Breaking into the fiercely competitive and tightly woven live events industry is difficult for young people at the best of times. Add a global pandemic, the subsequent lockdown of live events and the increasing anxiety of a lost generation of skills to the mix and it can seem like an impossible pursuit. However, as has been documented in each print edition of TPi since COVID-19 reared its ugly head, where there is constraint, there is innovation.
Take aspiring show designer, Cedric Duré, for example. Born in Antwerp, Belgium, the 17-year old runs a promising show design agency, Outdream Creative. His passion for the live events industry was sparked at the age of nine. “I have always been very passionate about music, art and technology, and the live events industry merges all of these interests,” he began. “I got into the industry by doing my first shows with a local DJ, DIVS, who I met through my volleyball coach. I started to network with people I met at the venues DIVS played and it took off from there.”
Currently studying for a high school degree in Economics and Modern Languages, Duré believes that a diverse skillset and being open to alternative career paths away from the sector – especially amid a global pandemic – are worth exploring. “I have been studying for a year via home tuition to be more flexible and focus more on my desired career in the live events sector. You never know what is going to come across your path, so it is very important to have a plan B, and even a plan C.”
Having been approached for production design and lighting at a series of music festivals in Belgium, the summer of 2020 was set to be the busiest of Duré’s burgeoning career as a live events professional. “Despite the cancellation of most events in my calendar, COVID-19 has afforded me with a lot of opportunities to develop new projects, improve my skillset, and meet new people – albeit online,” he said, reassuringly.
With most live shows temporarily grounded, Duré has enhanced his knowledge of industry tools such as MA Lighting grandMA2, grandMA3, disguise, Resolume, Unreal Engine and Blender by attending webinar sessions, watching tutorials and networking. “I enjoy experimenting and trying different things,” he noted. “One of the things I am still learning to this day is how to work more efficiently and deal with the time pressure involved with live shows.”
Duré was lucky enough to put his newfound skillset to good use last year, working on livestream VR Stream Marathon events as well as smaller COVID-19 secure projects. “I was able to work on my first show with Unreal Engine, an amazing piece of software that I have been learning during lockdown, using real-time generated content to follow the position and orientation of dancers.”
Unfortunately, the show was postponed due to the pandemic. However, in the same week, Duré was approached to program lighting for the Lost Frequencies’ Ocus Gin DJ set livestream. “I couldn’t believe this at first because it was a huge dream of mine to work for a triple A artist,” he enthused. “I have also worked on a couple of virtual 3D studios for corporate and music livestreams.”
Recalling his experience of TPi’s first foray into digital events, Production Futures Online, Duré said: “I had the chance to meet and connect with some amazing people there that I am still in touch with.
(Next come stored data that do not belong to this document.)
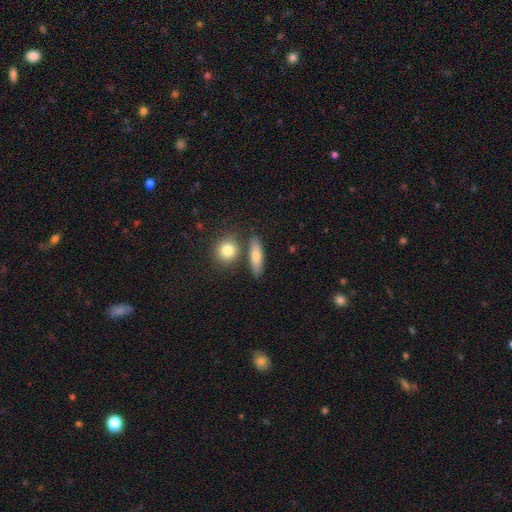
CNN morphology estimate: Q: Smooth or featured?
A: smooth (73%); runner-up: featured or disk (19%)
Q: How rounded?
A: cigar-shaped (43%); runner-up: in between (40%)
Q: Merging?
A: none (75%); runner-up: merger (12%)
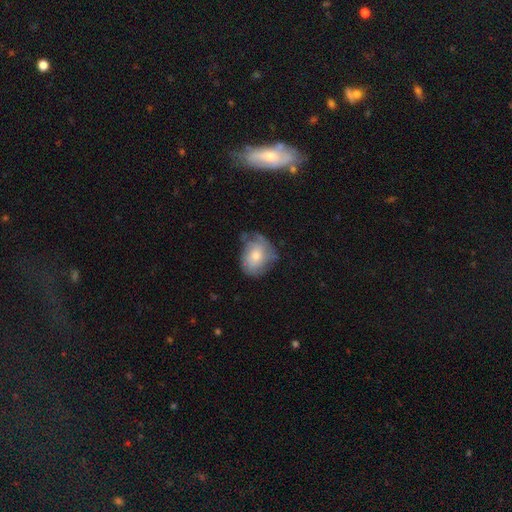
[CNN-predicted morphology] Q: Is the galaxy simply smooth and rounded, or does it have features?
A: smooth — 56%.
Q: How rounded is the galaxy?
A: round — 51%.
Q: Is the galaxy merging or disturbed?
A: none — 48%.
I am now part of Next Robe Generation (NRG). With the lockdown of live events, Production Futures Online is the closest thing to a real networking event. I can’t wait for the next one!”
Currently working on a fixed installation which involves programming a custom UI to control lights and video, Duré looked back on what he has learned thus far and how the skills he has developed over the past 12 months will be put to use on site – blurring the line between the physical and virtual world to connect audiences. “I want to keep growing as an artist and doing what I love,” he concluded. “I am so grateful to be in a position to learn. I can’t wait for what the future will bring, notwithstanding COVID-19. I have had this spark for the sector since I was nine years old, and I don’t think that it will fade anytime soon.”